Stored records:
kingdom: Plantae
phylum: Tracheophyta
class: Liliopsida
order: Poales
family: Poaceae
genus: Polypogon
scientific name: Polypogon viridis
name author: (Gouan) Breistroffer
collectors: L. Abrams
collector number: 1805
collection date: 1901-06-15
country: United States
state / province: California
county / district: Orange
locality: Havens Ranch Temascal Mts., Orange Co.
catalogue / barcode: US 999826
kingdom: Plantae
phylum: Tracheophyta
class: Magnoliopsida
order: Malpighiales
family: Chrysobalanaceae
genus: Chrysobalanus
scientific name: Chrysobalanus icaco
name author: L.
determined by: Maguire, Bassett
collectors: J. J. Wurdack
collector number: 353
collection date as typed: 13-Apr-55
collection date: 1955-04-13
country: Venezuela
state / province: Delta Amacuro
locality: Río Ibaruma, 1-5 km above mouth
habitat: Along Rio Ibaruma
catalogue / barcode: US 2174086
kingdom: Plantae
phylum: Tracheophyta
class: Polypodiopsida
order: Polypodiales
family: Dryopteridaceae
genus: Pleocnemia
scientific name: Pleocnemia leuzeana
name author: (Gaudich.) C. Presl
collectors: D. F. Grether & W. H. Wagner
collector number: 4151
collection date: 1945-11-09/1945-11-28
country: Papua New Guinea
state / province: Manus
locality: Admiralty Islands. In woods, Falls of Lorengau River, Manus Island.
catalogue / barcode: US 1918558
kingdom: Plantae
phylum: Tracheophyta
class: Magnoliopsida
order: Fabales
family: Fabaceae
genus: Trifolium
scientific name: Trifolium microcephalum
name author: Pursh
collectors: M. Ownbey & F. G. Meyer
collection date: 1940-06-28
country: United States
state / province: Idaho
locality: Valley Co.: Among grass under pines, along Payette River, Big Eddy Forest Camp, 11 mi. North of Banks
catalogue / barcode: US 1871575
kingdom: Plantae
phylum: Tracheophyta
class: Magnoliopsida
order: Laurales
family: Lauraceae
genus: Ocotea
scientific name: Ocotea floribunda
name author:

Challenge — Write out every one of the records above word for word, keeping each line intact and in its original order.

Complete answer —
kingdom: Plantae
phylum: Tracheophyta
class: Liliopsida
order: Poales
family: Poaceae
genus: Polypogon
scientific name: Polypogon viridis
name author: (Gouan) Breistroffer
collectors: L. Abrams
collector number: 1805
collection date: 1901-06-15
country: United States
state / province: California
county / district: Orange
locality: Havens Ranch Temascal Mts., Orange Co.
catalogue / barcode: US 999826
kingdom: Plantae
phylum: Tracheophyta
class: Magnoliopsida
order: Malpighiales
family: Chrysobalanaceae
genus: Chrysobalanus
scientific name: Chrysobalanus icaco
name author: L.
determined by: Maguire, Bassett
collectors: J. J. Wurdack
collector number: 353
collection date as typed: 13-Apr-55
collection date: 1955-04-13
country: Venezuela
state / province: Delta Amacuro
locality: Río Ibaruma, 1-5 km above mouth
habitat: Along Rio Ibaruma
catalogue / barcode: US 2174086
kingdom: Plantae
phylum: Tracheophyta
class: Polypodiopsida
order: Polypodiales
family: Dryopteridaceae
genus: Pleocnemia
scientific name: Pleocnemia leuzeana
name author: (Gaudich.) C. Presl
collectors: D. F. Grether & W. H. Wagner
collector number: 4151
collection date: 1945-11-09/1945-11-28
country: Papua New Guinea
state / province: Manus
locality: Admiralty Islands. In woods, Falls of Lorengau River, Manus Island.
catalogue / barcode: US 1918558
kingdom: Plantae
phylum: Tracheophyta
class: Magnoliopsida
order: Fabales
family: Fabaceae
genus: Trifolium
scientific name: Trifolium microcephalum
name author: Pursh
collectors: M. Ownbey & F. G. Meyer
collection date: 1940-06-28
country: United States
state / province: Idaho
locality: Valley Co.: Among grass under pines, along Payette River, Big Eddy Forest Camp, 11 mi. North of Banks
catalogue / barcode: US 1871575
kingdom: Plantae
phylum: Tracheophyta
class: Magnoliopsida
order: Laurales
family: Lauraceae
genus: Ocotea
scientific name: Ocotea floribunda
name author:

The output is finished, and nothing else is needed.